On Tuesday, four of the men involved in the attack were found guilty of her rape and murder. (The bus driver, Ram Singh, was found dead in his cell in March, and a juvenile court convicted a teenage suspect on Saturday.) Prosecutors are now seeking the death penalty. And if you look around at the coverage of the case, you might be forgiven for not noticing that this has been, from the beginning, a rape and murder story. Look at the news this week alone. The Guardian, in an otherwise illuminating story on the suspects, couched it as one about the "Delhi rape." The BBC headlined the news as "Indian media praise 'historic' Delhi gang rape verdict" and ran it with a photo of a protester carrying a sign that read "Death for rape." The Wall Street Journal noted that "Indian Prosecutors Seek Death for Men Convicted of Delhi Rape," though it did also, to its credit, call it a "Fatal Gang-Rape Case." NPR ran a "Timeline: The New Delhi Gang Rape Case." The Washington Post called it the "New Delhi bus rape case." The Associated Press said that "Prosecutor Calls for Death in Delhi Bus Rape Case" and described "all four convicted rapists." That "the woman died two weeks after the attack" was mentioned in the third paragraph. That's still better than the Daily Beast, which Thursday ran a piece by Dilip D’Souza on "the unspeakable gang-rape," called "When India Wants the Rapists Hanged." The information that "two weeks later, the young woman died" appeared in paragraph five. In the piece, D’Souza said that "Killing the men won’t change the entrenched attitudes toward women that make rapes and other sexual abuse conceivable," which is a fair enough sentiment, but one that once again all but skips over the fact that this case is not only about sexual abuse. And the headlines declaring it the "rape" -- just the rape -- go on and on. Financial Times. Al Jazeera. Bloomberg. the Independent. L.A. Times. New York Times. Even the incident's Wikipedia page calls it the "2012 Delhi gang rape case." So thank you, Reuters, for at least sometimes noticing that "Four face death for ‘cold-blooded’ murder of Delhi gang rape victim."

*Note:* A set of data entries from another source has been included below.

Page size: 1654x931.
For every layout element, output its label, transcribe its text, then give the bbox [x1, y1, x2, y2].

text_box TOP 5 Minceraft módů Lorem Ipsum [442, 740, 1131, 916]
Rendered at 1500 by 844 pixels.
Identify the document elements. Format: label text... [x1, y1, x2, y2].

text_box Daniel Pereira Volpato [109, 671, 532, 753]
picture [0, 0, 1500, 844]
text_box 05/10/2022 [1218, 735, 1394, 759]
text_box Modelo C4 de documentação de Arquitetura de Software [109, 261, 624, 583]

The prosecution is not pushing for the death penalty for a rape. They're pushing for it for a rape and murder. So let's move that info a little higher up in the news, shall we? I swear it's not that hard. Yes, headline space is always at a premium; I get that. But if you can mention the bus in the headline, I'll bet you can find a way to broadcast that these men, by the way, killed a woman. And if you are aiming for a broader picture about the epidemic of sexual assaults, you might actually have a stronger case if you said that they can result in death. When I recently asked a friend who's written extensively on the Amanda Knox case about the strange headline problem, she said, "Sex sells. I notice this in murder cases. The woman is dead, attention is on the sexual assault." It's a wise theory, one that may also explain the mainstream media's penchant for lightly describing rape, pedophilia and sex abuse as "sex scandals."

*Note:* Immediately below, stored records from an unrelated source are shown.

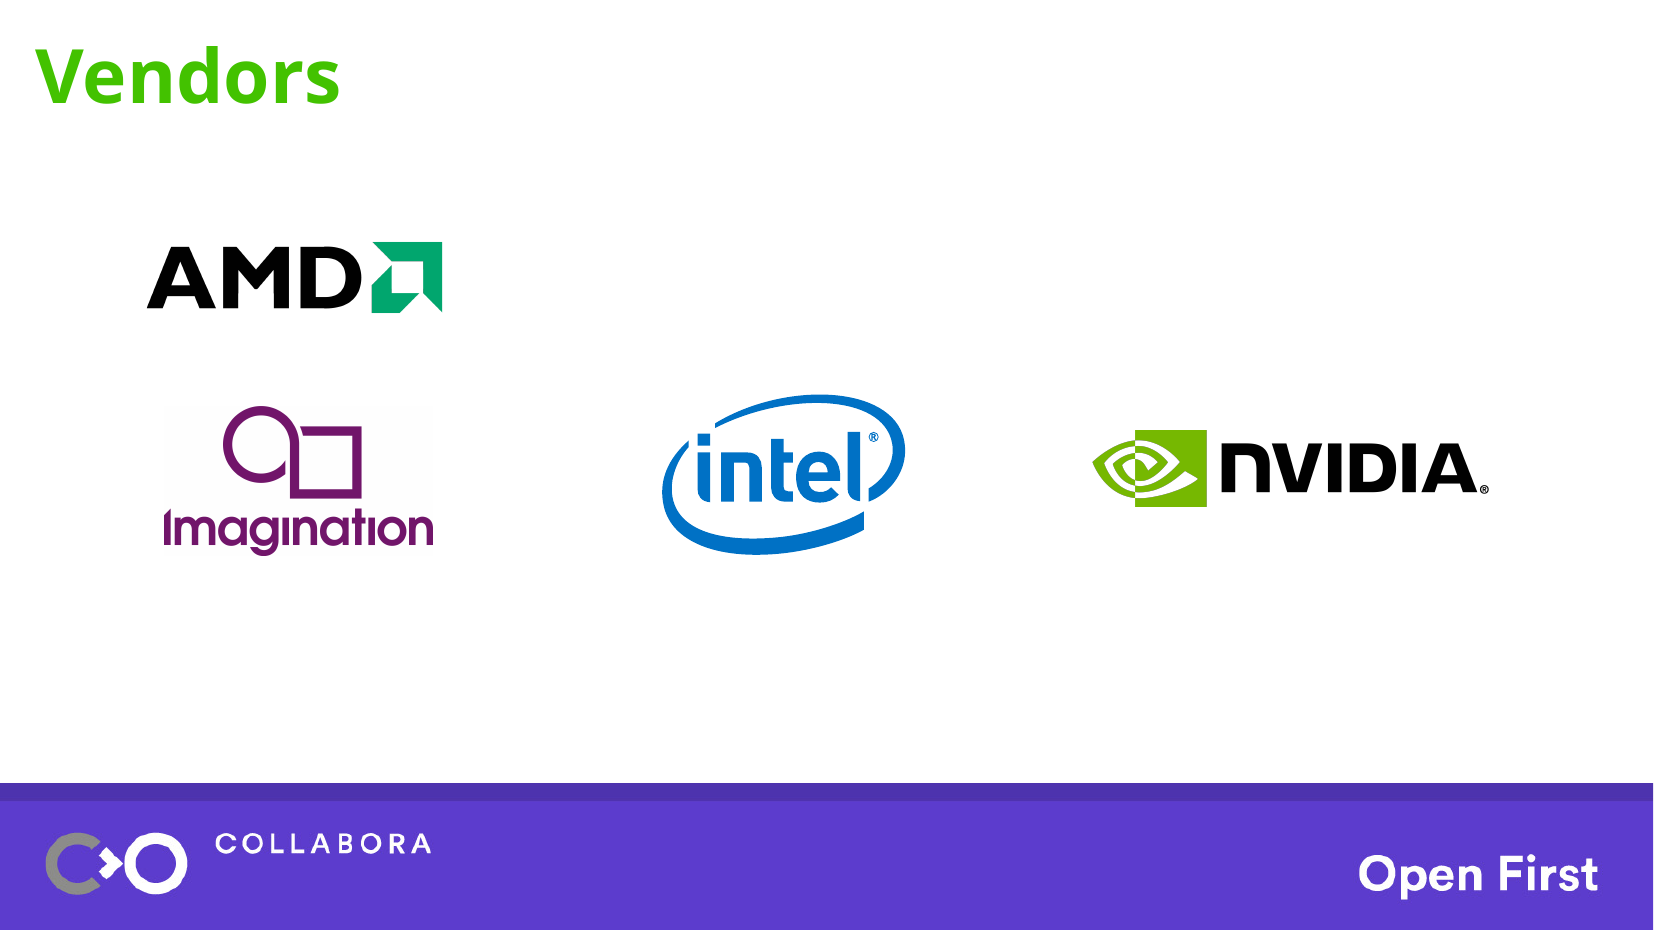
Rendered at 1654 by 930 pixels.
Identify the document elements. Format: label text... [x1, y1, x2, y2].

picture [0, 0, 1654, 930]
title Vendors [35, 28, 1608, 193]
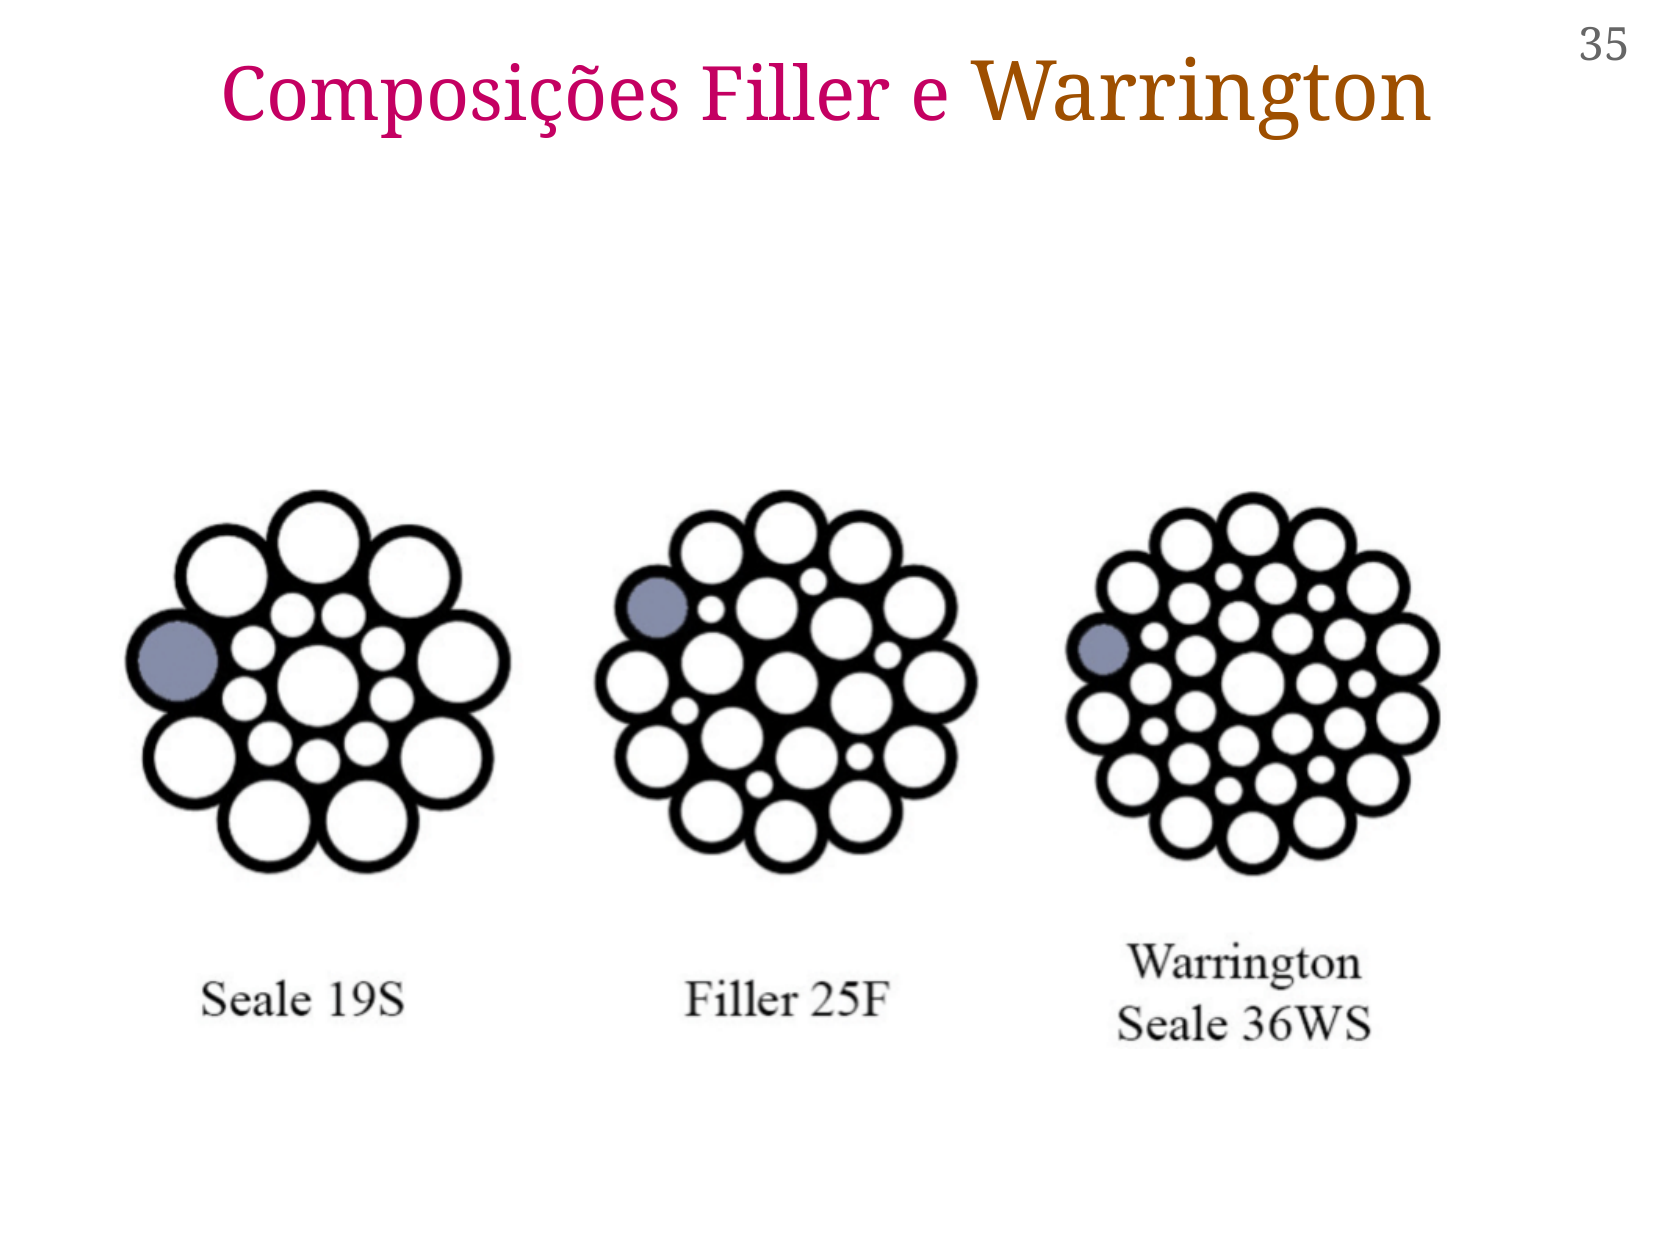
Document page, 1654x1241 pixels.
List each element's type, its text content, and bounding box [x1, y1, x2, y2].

title Composições Filler e Warrington [59, 29, 1595, 148]
picture [118, 487, 1447, 1049]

The death of the victim was the end of the story that began for her on that December night. It's a narrative that starts with her barbaric gang rape. But the gang rape is not the entirety of the story. Just because she didn't die right away doesn't diminish the horror or the importance of that crime. It does a disservice to her memory to gloss over her murder. It minimizes what happened to her, and what happens to women all over the world, who are brutalized and tossed aside and die every day. And the woman who was raped -- and murdered -- deserves better than the world forgetting her fate.


By Mary Elizabeth Williams

Mary Elizabeth Williams is a senior writer for Salon and author of "A Series of Catastrophes & Miracles."